Чернявый казак быстро сообразил, что от него требуется. Он не впервые встречался с "катюшей".
– Слушаюсь, товарищ начальник. Все ясно!
Орудия уже были наведены. Яновский махнул рукой:
– Залп!
Зашипели, завыли реактивные снаряды, и, как только раздались разрывы, казаки наискосок из ложбинки помчались в атаку с обнаженными клинками над головой. Моряки хорошо видели с пригорка, как они рубили на скаку выбегавших из горящей рощи парашютистов. Двое фашистов вытащили из рощи пулемет и уже готовы были открыть огонь в упор по казакам, но на них налетел старший лейтенант на гнедом жеребце. Дважды сверкнул клинок. Пулемет не выпустил ни одной пули.
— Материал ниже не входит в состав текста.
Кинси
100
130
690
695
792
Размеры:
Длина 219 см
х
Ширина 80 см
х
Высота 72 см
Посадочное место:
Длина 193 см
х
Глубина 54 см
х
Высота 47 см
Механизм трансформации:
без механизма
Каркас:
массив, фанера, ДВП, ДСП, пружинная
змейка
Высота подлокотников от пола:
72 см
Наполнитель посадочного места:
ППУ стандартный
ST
Все было кончено в течение нескольких минут. Яновский подождал, пока кавалеристы прочесывали рощу, чтобы в ней никого не осталось. Снова подъехал командир казаков. Ефимов сказал другому матросу:
– В первый раз вижу кавалерийскую атаку. Как в кино!
Казак подмигнул ему, как старому знакомому:
– А ваш пароход - тоже ничего! Так дали, что и нам, почитай, нисколько не оставили.
– Не пароход, а корабль, - серьезно поправил Ефимов, - корабль в степи!
Эти слова любили повторять в дивизионе.
– Как ваша фамилия?
– спросил Яновский казачьего командира. Передайте вашему начальнику, что комиссар гвардейской морской части объявил вам благодарность.
– Старший лейтенант Шелест, - четко ответил кавалерист, прикладывая ладонь к козырьку.
– Передам лично генералу Кириленко, как моряки взаимодействовали с казаками.
В то время как Яновский со своими двумя машинами возвращался в Ладовскую балку с юга, с севера въехал в станицу лейтенант Рощин. Он положил на стол перед Арсеньевым боевое распоряжение: "Задержать танковые колонны в районе поселка Хлебороб".